Jakoś nie przekonuje mnie "La Ragazza che sapeva troppo" jako pierwsze giallo. Może to moje czepialstwo, ale na ten tytuł zasługuje bardziej "Sei donne per l'assassino" gdyż tutaj mówimy już pełnokrwistym (dosłownie) mrocznym kryminale z niezwykle charakterystyczną postacią mordercy, którego strój zasłużył na występ w jakimś luźny sequel.

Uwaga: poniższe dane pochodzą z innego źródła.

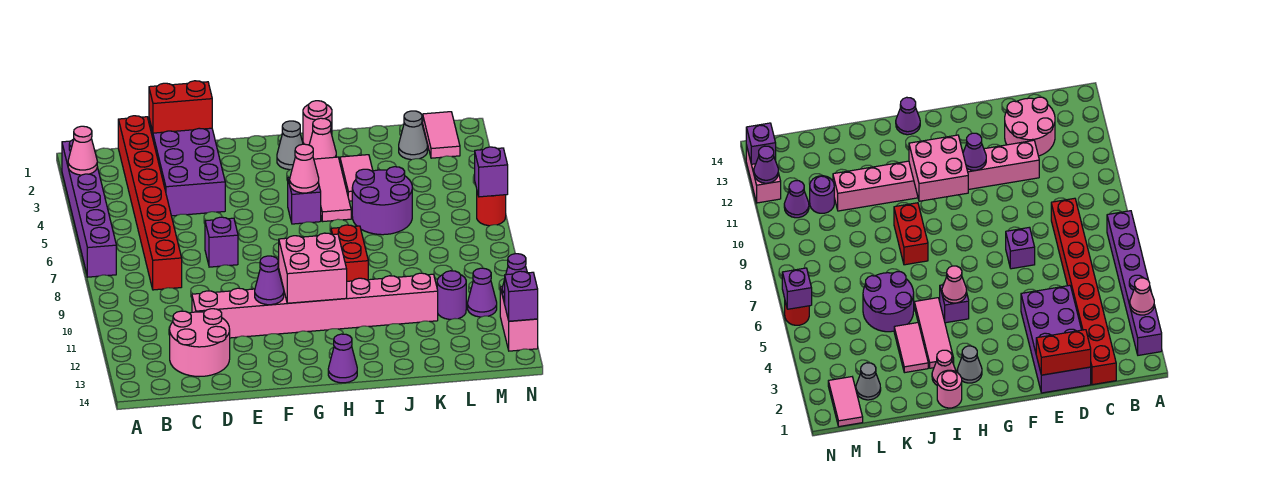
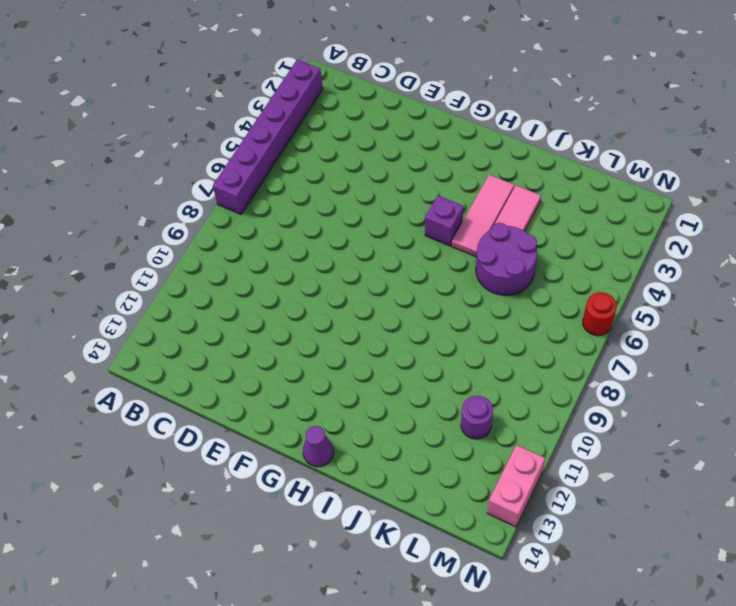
none -> red 1x8 brick [118,116,182,290]
none -> pink 2x2 round brick [170,309,230,377]
none -> purple 2x4 brick [149,119,225,216]

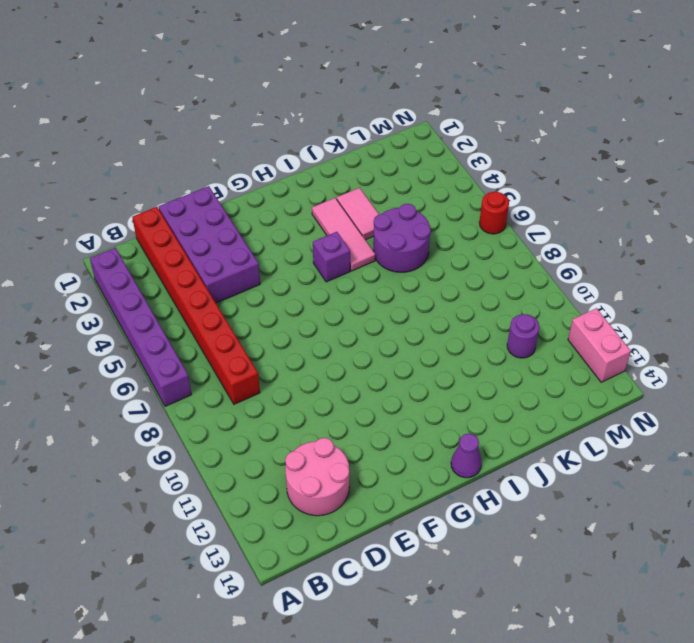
none -> pink 1x8 brick [192,273,438,338]
none -> purple 1x1 brick [205,217,238,267]
none -> grey 1x1 cone [277,121,303,170]

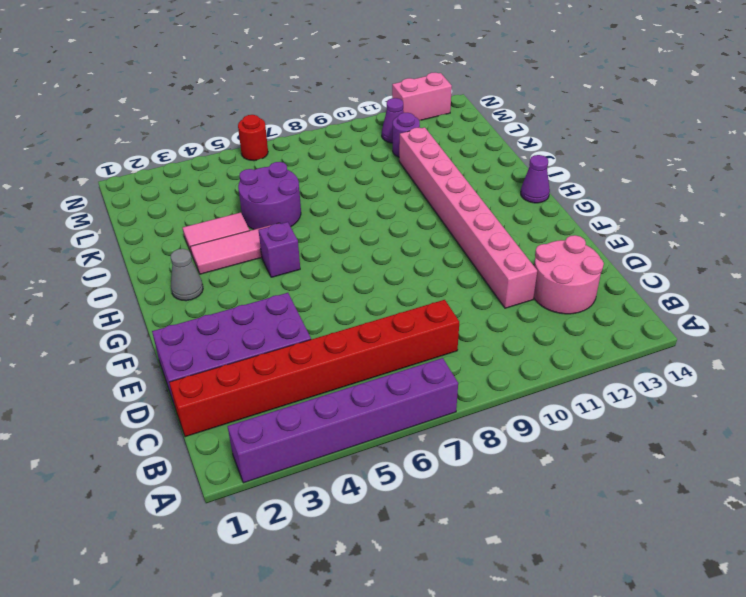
none -> purple 1x1 brick [205,217,238,267]
none -> pink 1x1 round brick [303,101,332,145]
none -> pink 1x1 cone [309,118,336,159]

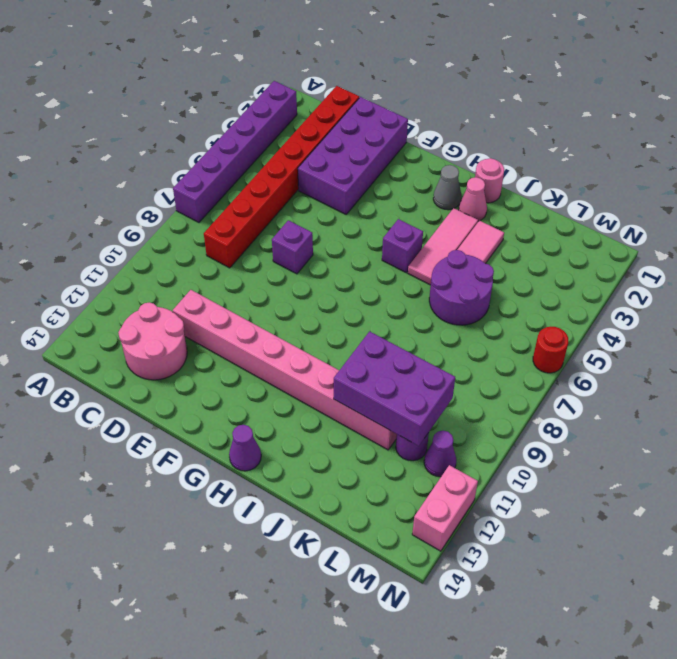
purple 2x3 brick [334,331,455,446] -> none
none -> red 1x2 brick [331,225,368,281]
none -> grey 1x1 cone [399,111,428,160]
none -> pink 1x2 tile [423,112,460,158]

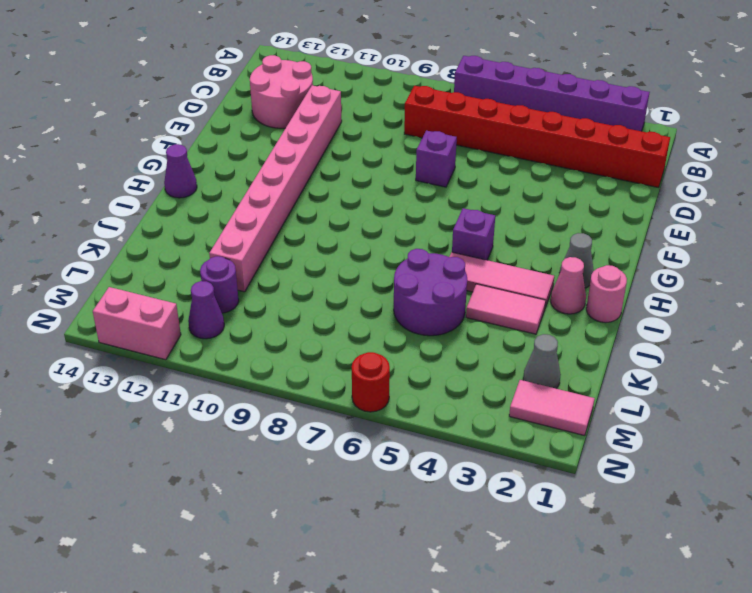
none -> purple 2x4 brick [149,119,225,216]
none -> red 1x2 brick [331,225,368,281]
none -> pink 1x1 cone [68,126,97,175]

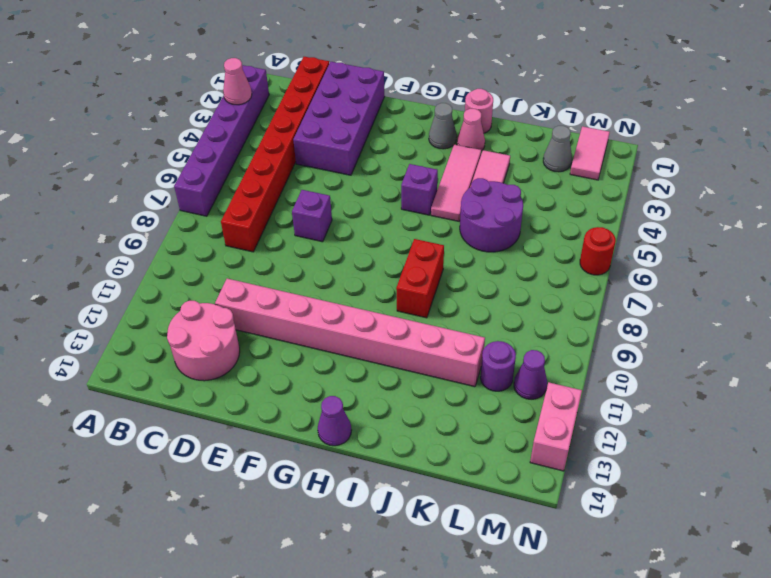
none -> red 1x2 brick [149,81,212,133]
none -> purple 1x1 cone [255,256,284,305]
none -> pink 2x2 brick [279,233,347,303]

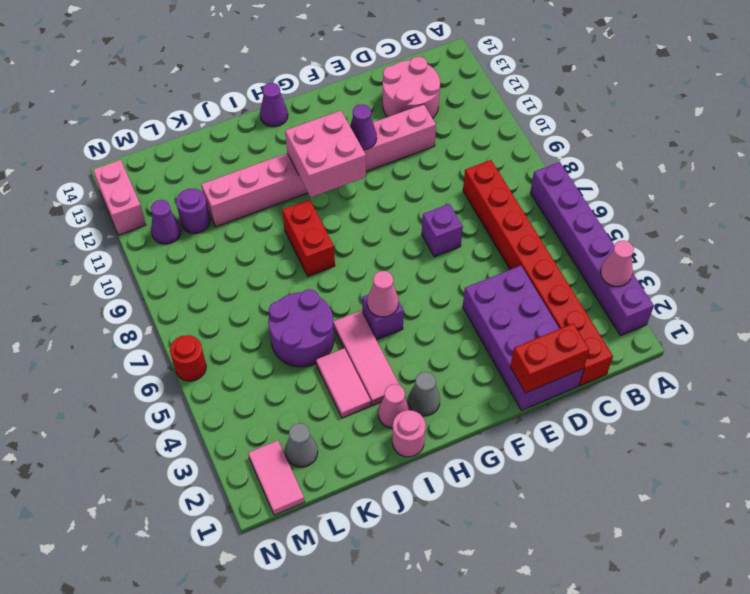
none -> purple 1x1 brick [475,147,508,197]
none -> purple 1x1 cone [502,254,527,298]
none -> purple 1x1 brick [505,271,538,321]

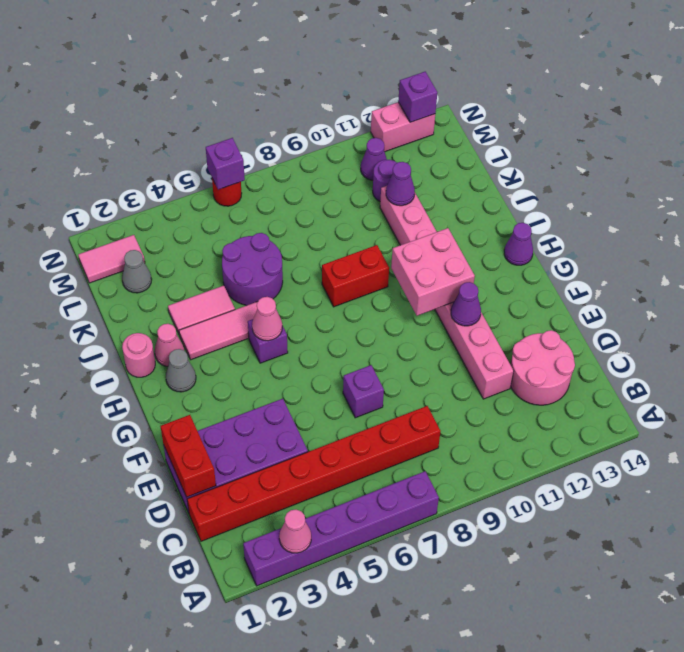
purple 1x1 cone [386,162,415,206] -> purple 1x1 cone moved to [502,254,527,298]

Oczywiście nie ma co ukrywać, jak na włoskie kino klasy "b" przystało jest tu sporo tandety, ckliwych dialogów oraz złego aktorstwa. Wszystko to jednak wydaje się niezauważalne, przy klimacie wytworzonym przez Bavę. Składają się na niego oczywiście piękne wnętrza, kolorowe światła, a także okrutne morderstwa. Sama intryga też nie została poprowadzona głupio. Reżyser wszakże myli tropy często, co ostatecznie sprawiło, że źle wytypowałem osobę killera. A tropów by do niej doprowadzić było sporo: wystarczyło połączyć właściwe.
Jestem zadowolony. To prawdziwa gratka dla fanów włoskiego horroru, będąca jednocześnie wzorcem dla produkcji sygnowanych nazwiskami kolejnych mistrzów gatunku. Możecie traktować opisywany film jako pozycję obowiązkową.